==== RECORDS PROVIDED ====

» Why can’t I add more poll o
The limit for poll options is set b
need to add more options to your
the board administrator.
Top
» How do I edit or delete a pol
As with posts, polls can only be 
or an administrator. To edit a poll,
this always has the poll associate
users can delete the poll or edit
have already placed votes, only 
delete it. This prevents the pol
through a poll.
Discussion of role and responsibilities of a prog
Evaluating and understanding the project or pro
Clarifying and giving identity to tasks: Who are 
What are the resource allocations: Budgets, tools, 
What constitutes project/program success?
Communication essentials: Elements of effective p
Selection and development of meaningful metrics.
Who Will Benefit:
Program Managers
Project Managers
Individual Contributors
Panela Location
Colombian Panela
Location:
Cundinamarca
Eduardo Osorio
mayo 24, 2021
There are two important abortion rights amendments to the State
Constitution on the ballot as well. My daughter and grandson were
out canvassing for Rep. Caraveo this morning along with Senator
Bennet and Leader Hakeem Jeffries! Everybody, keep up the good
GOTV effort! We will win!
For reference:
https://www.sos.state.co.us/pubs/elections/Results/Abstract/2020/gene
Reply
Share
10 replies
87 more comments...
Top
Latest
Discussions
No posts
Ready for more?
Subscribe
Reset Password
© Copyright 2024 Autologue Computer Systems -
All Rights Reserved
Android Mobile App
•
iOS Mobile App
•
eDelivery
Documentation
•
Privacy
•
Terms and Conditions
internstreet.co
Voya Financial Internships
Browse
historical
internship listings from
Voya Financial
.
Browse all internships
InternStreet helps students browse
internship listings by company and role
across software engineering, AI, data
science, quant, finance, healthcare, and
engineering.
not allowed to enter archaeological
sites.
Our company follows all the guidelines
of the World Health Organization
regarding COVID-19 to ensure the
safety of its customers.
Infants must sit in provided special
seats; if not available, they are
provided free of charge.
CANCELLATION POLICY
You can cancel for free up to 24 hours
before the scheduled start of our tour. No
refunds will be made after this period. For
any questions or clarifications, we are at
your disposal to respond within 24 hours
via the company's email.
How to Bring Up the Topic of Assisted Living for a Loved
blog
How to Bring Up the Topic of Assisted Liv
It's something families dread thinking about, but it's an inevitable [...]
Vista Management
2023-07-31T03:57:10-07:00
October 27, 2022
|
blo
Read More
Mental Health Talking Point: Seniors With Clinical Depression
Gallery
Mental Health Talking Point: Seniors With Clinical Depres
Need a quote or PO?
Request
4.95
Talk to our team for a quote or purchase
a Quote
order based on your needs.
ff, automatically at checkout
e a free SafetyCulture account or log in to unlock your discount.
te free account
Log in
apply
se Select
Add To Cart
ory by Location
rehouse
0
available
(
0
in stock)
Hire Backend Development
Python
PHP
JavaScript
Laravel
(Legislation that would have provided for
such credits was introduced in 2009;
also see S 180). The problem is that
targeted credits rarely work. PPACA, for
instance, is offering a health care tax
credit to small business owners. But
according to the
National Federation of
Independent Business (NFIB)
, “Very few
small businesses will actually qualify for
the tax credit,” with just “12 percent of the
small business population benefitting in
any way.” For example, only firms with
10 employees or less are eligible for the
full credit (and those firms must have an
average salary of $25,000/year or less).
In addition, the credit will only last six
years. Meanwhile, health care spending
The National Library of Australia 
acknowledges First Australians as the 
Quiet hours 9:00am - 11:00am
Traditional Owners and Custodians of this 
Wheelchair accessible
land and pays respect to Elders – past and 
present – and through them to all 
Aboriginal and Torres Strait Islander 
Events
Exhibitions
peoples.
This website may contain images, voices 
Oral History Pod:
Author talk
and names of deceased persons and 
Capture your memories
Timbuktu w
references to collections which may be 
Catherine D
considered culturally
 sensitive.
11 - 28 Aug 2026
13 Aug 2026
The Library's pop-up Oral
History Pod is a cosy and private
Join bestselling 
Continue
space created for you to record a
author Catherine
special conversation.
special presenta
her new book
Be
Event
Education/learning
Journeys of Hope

====

BRIEF: Your task is to repeat the records exactly. Begin at their first line and stop after the line containing "have already placed votes, only".

RESULT OF THE TASK:
» Why can’t I add more poll o
The limit for poll options is set b
need to add more options to your
the board administrator.
Top
» How do I edit or delete a pol
As with posts, polls can only be 
or an administrator. To edit a poll,
this always has the poll associate
users can delete the poll or edit
have already placed votes, only 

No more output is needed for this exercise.